This matrix $Q$ represents a rotation around origin by $X$. Then $Q^2$ represents two consecutive rotation which means a rotation by $2x$: $$ Q^2=\left[ \begin{array} {ll} \cos(2x)&-\sin(2x)\\ \sin(2x)&\cos(2x) \end{array} \right] $$ So $Q^2$ is not identity. However if you rotate back by $-x$ then you expect to go back to your original point.

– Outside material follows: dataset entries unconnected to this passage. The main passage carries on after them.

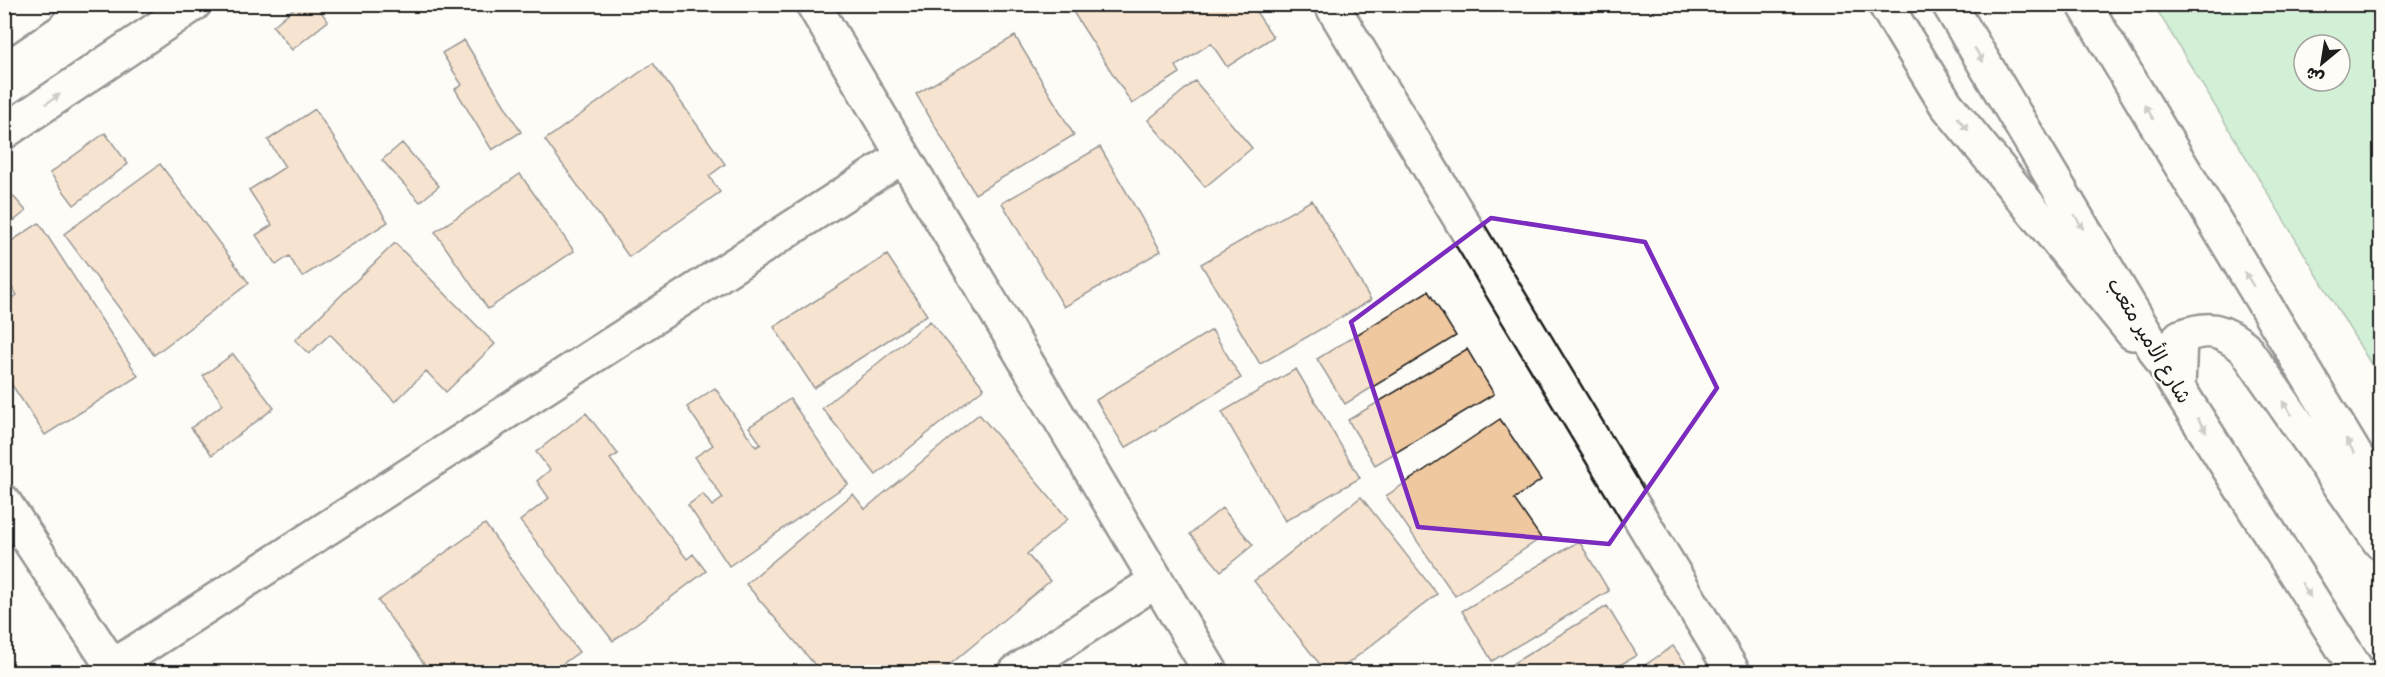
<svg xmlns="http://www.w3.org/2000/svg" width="2385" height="677" viewBox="0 0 2385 677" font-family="'Patrick Hand','Playpen Sans Arabic',sans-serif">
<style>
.green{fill:#9de2ad;stroke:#5c7f64;stroke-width:1.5;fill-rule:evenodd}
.building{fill:#f0c89f;stroke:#1c1c1c;stroke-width:1.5}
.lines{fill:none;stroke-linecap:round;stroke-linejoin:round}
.street-casing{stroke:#1c1c1c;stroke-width:38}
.primary-casing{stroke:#1c1c1c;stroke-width:38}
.street{stroke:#fdfcf7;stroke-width:33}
.primary{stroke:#fdfcf7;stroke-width:33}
.oneway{fill:#989794}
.marked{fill:none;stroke:#7b2cbf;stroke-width:4.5;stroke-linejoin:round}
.labels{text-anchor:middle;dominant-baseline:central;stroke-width:4.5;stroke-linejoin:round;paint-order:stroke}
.street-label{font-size:20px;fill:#1c1c1c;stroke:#fdfcf7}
</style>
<rect width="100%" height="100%" fill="#fdfcf7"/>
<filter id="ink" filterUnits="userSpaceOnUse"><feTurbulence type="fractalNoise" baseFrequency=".0167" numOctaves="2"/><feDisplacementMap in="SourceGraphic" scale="12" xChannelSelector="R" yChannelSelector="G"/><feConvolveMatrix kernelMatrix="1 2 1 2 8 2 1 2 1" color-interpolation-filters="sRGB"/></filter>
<g filter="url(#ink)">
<path class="green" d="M2154 5H2380V379ZM2304 45H2340V81H2304Z"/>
<path class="building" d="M299 4H315L328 21 292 50 273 26Z
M1068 4H1251L1273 37 1227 67 1211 43 1176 66 1180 73 1132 104Z
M1015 36 1074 135 975 194 916 94Z
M464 40 521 132 492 150 455 89 462 85 442 53Z
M653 63 725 164 709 176 720 192 629 257 545 140Z
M1195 81 1252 148 1205 187 1148 120Z
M315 109 388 222 302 277 289 256 276 265 256 235 272 225 249 190 285 167 268 140Z
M105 133 128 164 74 205 50 173Z
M402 143 439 186 420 202 382 160Z
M1100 147 1161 251 1064 307 1002 203Z
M160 164 249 283 154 355 64 234Z
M520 174 574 251 488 309 435 232Z
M6 188 26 211 4 229V190Z
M1312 200 1371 300 1260 364 1201 264Z
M39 223 138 376 45 435 4 373V303L17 295 4 276V246Z
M395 243 495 344 446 392 426 371 395 402 330 334 309 354 295 340Z
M887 255 927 315 814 388 774 327Z
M1428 291 1456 336 1345 404 1317 359Z
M930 321 984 388 876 475 822 408Z
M1212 330 1241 378 1125 448 1096 400Z
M1467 349 1494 394 1375 465 1348 420Z
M233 354 274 408 212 455 191 428 223 404 203 376Z
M1296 369 1360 478 1285 521 1222 412Z
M715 388 756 447 761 444 749 427 790 399 848 484 729 566 688 505 703 494 712 506 723 498 695 457 713 445 687 407Z
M586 413 618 454 610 459 687 559 693 554 706 571 613 641 520 521 549 498 537 481 550 470 536 452Z
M979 414 1068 519 1027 554 1050 581 941 672H893L885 664 874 672H821L746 584 853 494 865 509Z
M1500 419 1541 480 1514 499 1541 538 1455 596 1386 496Z
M1361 497 1437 594 1337 672H1326L1254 581Z
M1222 508 1253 545 1221 571 1190 534Z
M485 524 579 652 551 672H430L378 601Z
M1579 541 1609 591 1492 661 1462 611Z
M1607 606 1637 655 1608 672H1499Z
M1673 646 1692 672H1635Z"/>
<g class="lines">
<g class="street-casing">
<path id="street" d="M813 4 1211 672
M1331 4 1733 672
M1885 4 1946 104 2133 333
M4 28 39 4
M4 132 194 4
M4 502 116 672
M112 667 903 156
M1016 672 1156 581"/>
</g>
<g class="primary-casing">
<path id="primary" d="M1949 4 2178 388 2358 672
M2084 4 2380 496
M2178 388 2180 337C2209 326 2220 329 2244 347L2380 542"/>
</g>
<use href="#street" class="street"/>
<use href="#primary" class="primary"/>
</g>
<defs><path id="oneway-solid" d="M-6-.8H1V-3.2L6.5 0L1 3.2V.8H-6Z" transform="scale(1.5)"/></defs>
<g class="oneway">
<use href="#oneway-solid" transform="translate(1979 55) rotate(59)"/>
<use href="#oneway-solid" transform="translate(53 99) rotate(-34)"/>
<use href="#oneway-solid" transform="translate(2149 112) rotate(-121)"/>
<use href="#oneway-solid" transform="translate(1963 124) rotate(51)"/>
<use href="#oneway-solid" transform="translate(2079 222) rotate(59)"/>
<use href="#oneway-solid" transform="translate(2249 279) rotate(-121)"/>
<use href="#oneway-solid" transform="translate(2287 408) rotate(-125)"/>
<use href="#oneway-solid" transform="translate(2202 425) rotate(58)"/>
<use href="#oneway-solid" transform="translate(2350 446) rotate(-121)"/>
<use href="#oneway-solid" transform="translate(2306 590) rotate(58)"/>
</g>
</g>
<path d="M0 0H2385V677H0ZM1491 218 1645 242 1717 388 1609 544 1418 527 1351 322Z" fill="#fdfcf7" fill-opacity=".55" fill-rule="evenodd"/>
<path class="marked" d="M1491 218 1645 242 1717 388 1609 544 1418 527 1351 322Z"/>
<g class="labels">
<g class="street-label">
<text transform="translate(2150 340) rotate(59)">شارع الأمير متعب</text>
</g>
</g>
<rect width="2385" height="677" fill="none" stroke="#fdfcf7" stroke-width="24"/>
<rect x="12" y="12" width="2361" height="653" fill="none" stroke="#1c1c1c" stroke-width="2" filter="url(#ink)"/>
<g transform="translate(2322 63) rotate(210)"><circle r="28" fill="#fdfcf7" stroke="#a3a29f" stroke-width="1.5"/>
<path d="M0-4.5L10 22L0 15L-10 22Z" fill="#1c1c1c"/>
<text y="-9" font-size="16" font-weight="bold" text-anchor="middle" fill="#1c1c1c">ش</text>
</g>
</svg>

So the true inverse of $Q$ is: $$ Q^*=\left[ \begin{array} {ll} \cos(x)&\sin(x)\\ -\sin(x)&\cos(x) \end{array} \right] $$ which is indeed its transpose.

Answer 6

$$ \left(% \begin{array}{cr} \cos\left(X\right) & -\sin\left(X\right) \\ \sin\left(X\right) & \cos\left(X\right) \end{array}\right) = \cos\left(X\right) - {\rm i}\sin\left(X\right)\,\sigma_{y}\,, \quad \sigma_{y} \equiv \left(% \begin{array}{cr} 0 & -{\rm i} \\ {\rm i} & 0 \end{array}\right)\,, \quad \left\vert% \begin{array}{l} \mbox{Notice that} \\ \sigma_{x}^{2} = 2\times 2\ \mbox{identity}. \end{array}\right. $$

Then $$ \left(% \begin{array}{cr} \cos\left(X\right) & -\sin\left(X\right) \\ \sin\left(X\right) & \cos\left(X\right) \end{array}\right) = \cos\left(X\right) - {\rm i}\sin\left(X\right)\,\sigma_{y} = {\rm e}^{-{\rm i}X\sigma_{y}} $$ So, $$\color{#ff0000}{\large% \left(% \begin{array}{cr} \cos\left(X\right) & -\sin\left(X\right) \\ \sin\left(X\right) & \cos\left(X\right) \end{array}\right)^{n} = {\rm e}^{-{\rm i}nX\sigma_{y}} = \left(% \begin{array}{cr} \cos\left(nX\right) & -\sin\left(nX\right) \\ \sin\left(nX\right) & \cos\left(nX\right) \end{array}\right)} $$